By Olumide Johnson
Lithium investment in Nigeria is gaining global attention as Chariot Resources Limited, an Australian-listed mineral exploration company, has acquired interests in a portfolio of lithium exploration and mining licences across Kwara and Oyo States.
The move signals a structured foreign entry into Nigeria’s critical minerals sector, anchored on rising global demand for battery inputs.
The transaction, advised by Aluko & Oyebode, covers project areas in Fonlo, Gbugbu, Saki, and Iganna, forming one of the largest known lithium portfolios in Nigeria.
DECISION HIGHLIGHT
The acquisition represents a strategic entry into Nigeria’s lithium sector by a foreign-listed company, backed by structured legal, regulatory, and financing frameworks.
Ajibola Asolo, Partner at Aluko & Oyebode, described the move as “the first entry of an Australian-listed company into Nigeria’s high-potential lithium sector.”
DECISION MEMO
The transaction signals an inflection point in Nigeria’s mining sector, where critical minerals are beginning to attract structured international investment rather than speculative exploration interest.
Chariot Resources Limited’s entry reflects a convergence of global demand dynamics and domestic resource potential. Lithium, as a core input in battery storage and electric vehicle technologies, has become a strategic mineral within the global energy transition. Nigeria’s largely untapped reserves position it as a potential supplier within this evolving value chain.
Asolo’s observation underscores the significance of market entry by a listed foreign entity. This introduces a higher standard of governance, technical capability, and capital discipline into the sector, potentially reshaping operational benchmarks.
Cephas Caleb, Partner at Aluko & Oyebode, noted that “unlocking Nigeria’s largely untapped lithium resources represents a strategic priority,” linking the transaction to broader continental ambitions in critical minerals development.
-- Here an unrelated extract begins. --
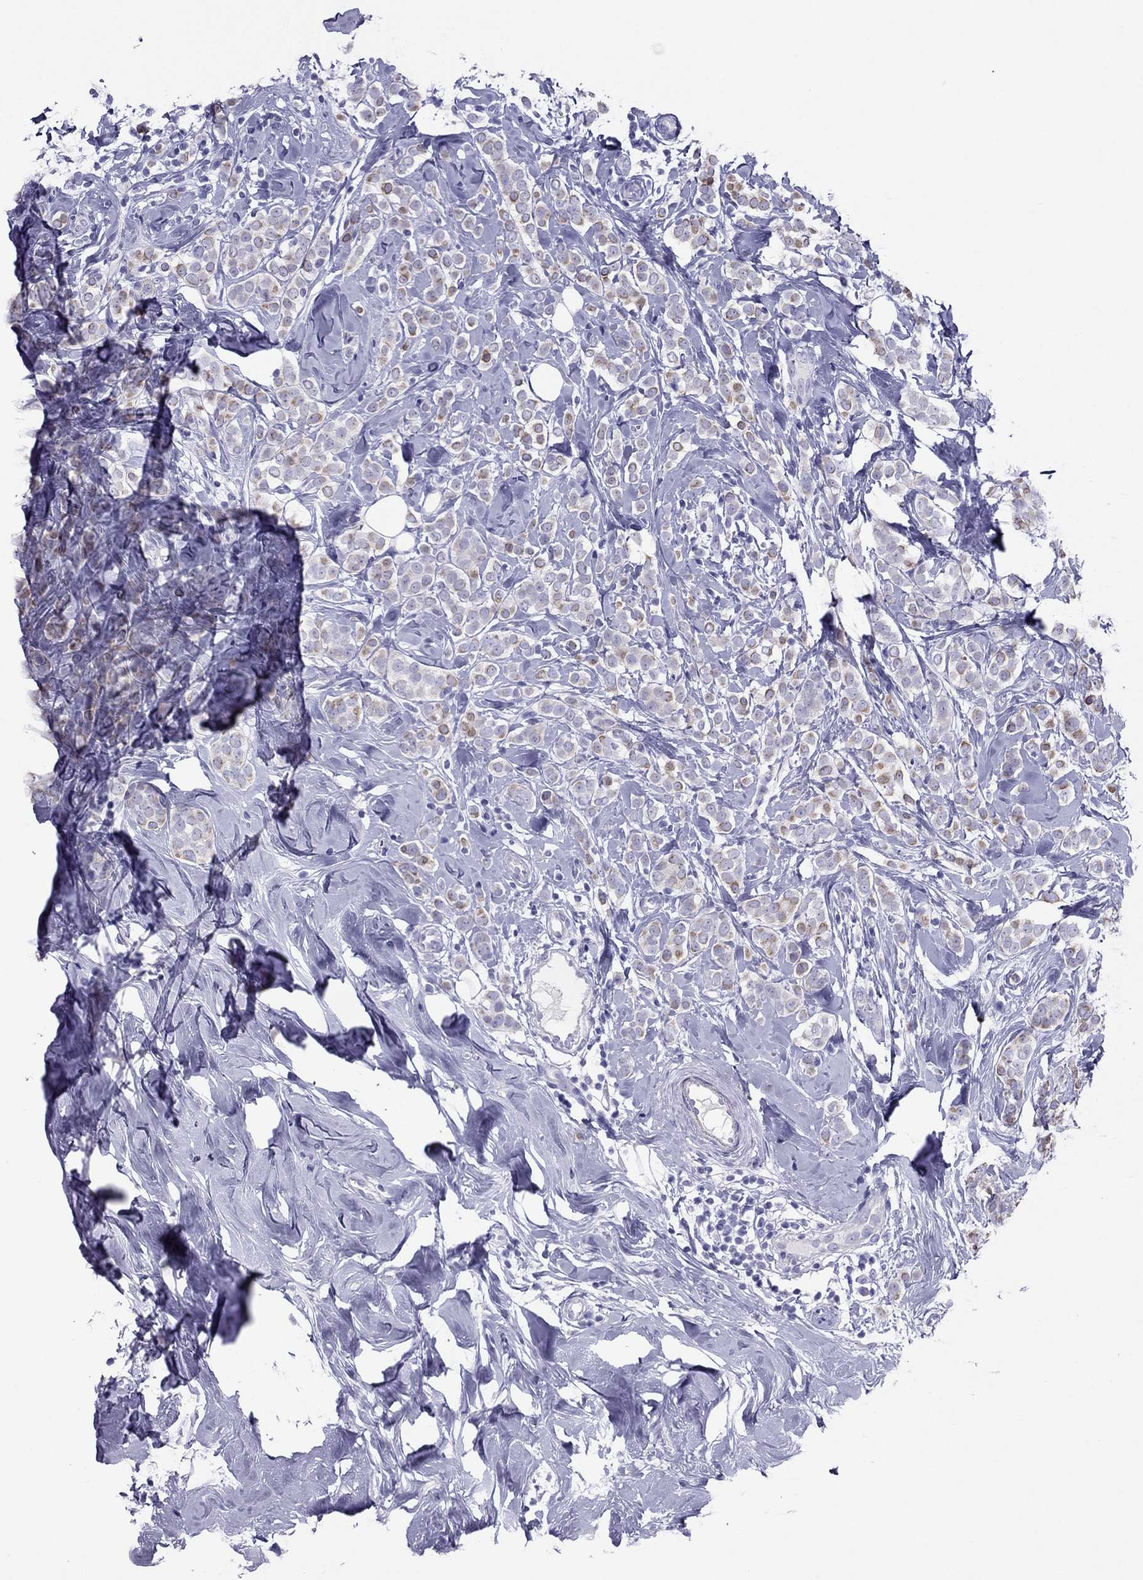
{"staining": {"intensity": "moderate", "quantity": "<25%", "location": "cytoplasmic/membranous"}, "tissue": "breast cancer", "cell_type": "Tumor cells", "image_type": "cancer", "snomed": [{"axis": "morphology", "description": "Lobular carcinoma"}, {"axis": "topography", "description": "Breast"}], "caption": "This image exhibits immunohistochemistry staining of lobular carcinoma (breast), with low moderate cytoplasmic/membranous staining in about <25% of tumor cells.", "gene": "MAEL", "patient": {"sex": "female", "age": 49}}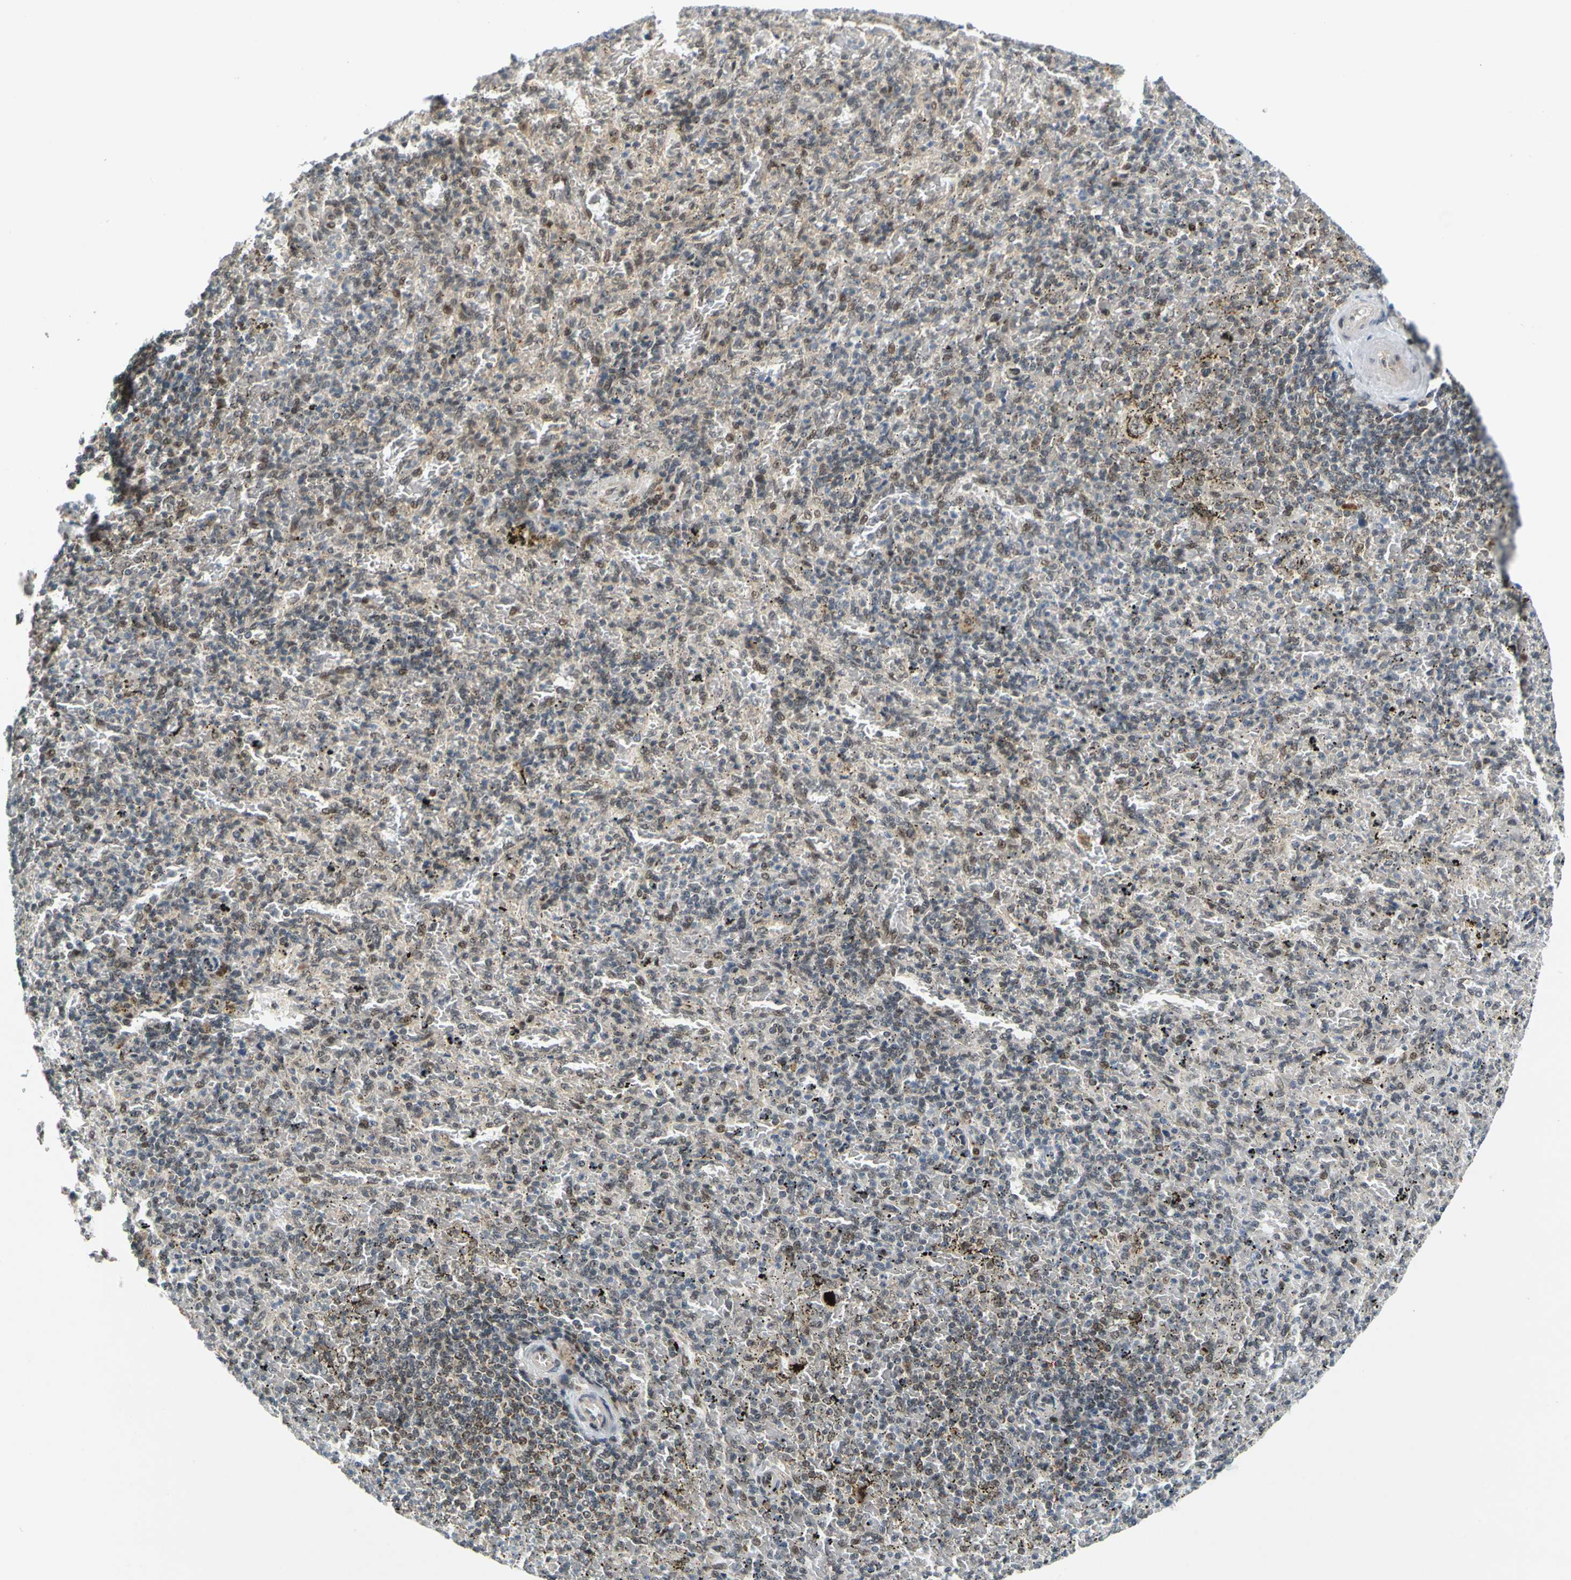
{"staining": {"intensity": "weak", "quantity": "25%-75%", "location": "cytoplasmic/membranous,nuclear"}, "tissue": "spleen", "cell_type": "Cells in red pulp", "image_type": "normal", "snomed": [{"axis": "morphology", "description": "Normal tissue, NOS"}, {"axis": "topography", "description": "Spleen"}], "caption": "This histopathology image reveals immunohistochemistry (IHC) staining of normal spleen, with low weak cytoplasmic/membranous,nuclear expression in about 25%-75% of cells in red pulp.", "gene": "POGZ", "patient": {"sex": "female", "age": 43}}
The structure of the deal, involving due diligence, title transfer, and investment protection mechanisms, indicates a maturing regulatory and legal environment capable of supporting complex mining transactions.
However, the long-term impact will depend on the transition from licence acquisition to actual resource development, where infrastructure, regulatory stability, and community engagement become determining factors.
DATA BOX
- Mineral focus: lithium
- Project locations: Fonlo, Gbugbu, Saki, Iganna
- States: Kwara and Oyo
- Investor origin: Australia (ASX-listed company)
WHO WINS / WHO LOSES
Nigeria gains increased visibility as a destination for critical minerals investment.
Foreign investors benefit from early access to underdeveloped lithium assets with potential long-term value.
Local economies may gain from future project development, employment, and infrastructure investment.
Operators unable to meet technical and financial thresholds may face displacement as the sector formalises.
POLICY SIGNALS
The transaction signals growing alignment between Nigeria’s mining policy framework and global critical minerals demand.
It also reflects increasing openness to foreign capital participation in resource development under structured regulatory oversight.
INVESTOR SIGNAL
Nigeria’s lithium sector is emerging as a viable investment frontier, particularly for firms with technical expertise and long-term capital.
Early-stage entry positions investors to benefit from future value appreciation as global demand for battery minerals expands.
RISK RADAR
Execution risk remains high, particularly in moving from exploration to commercial production.
Regulatory and policy consistency will be critical in sustaining investor confidence.
Infrastructure gaps and community-related challenges may affect project timelines and cost structures.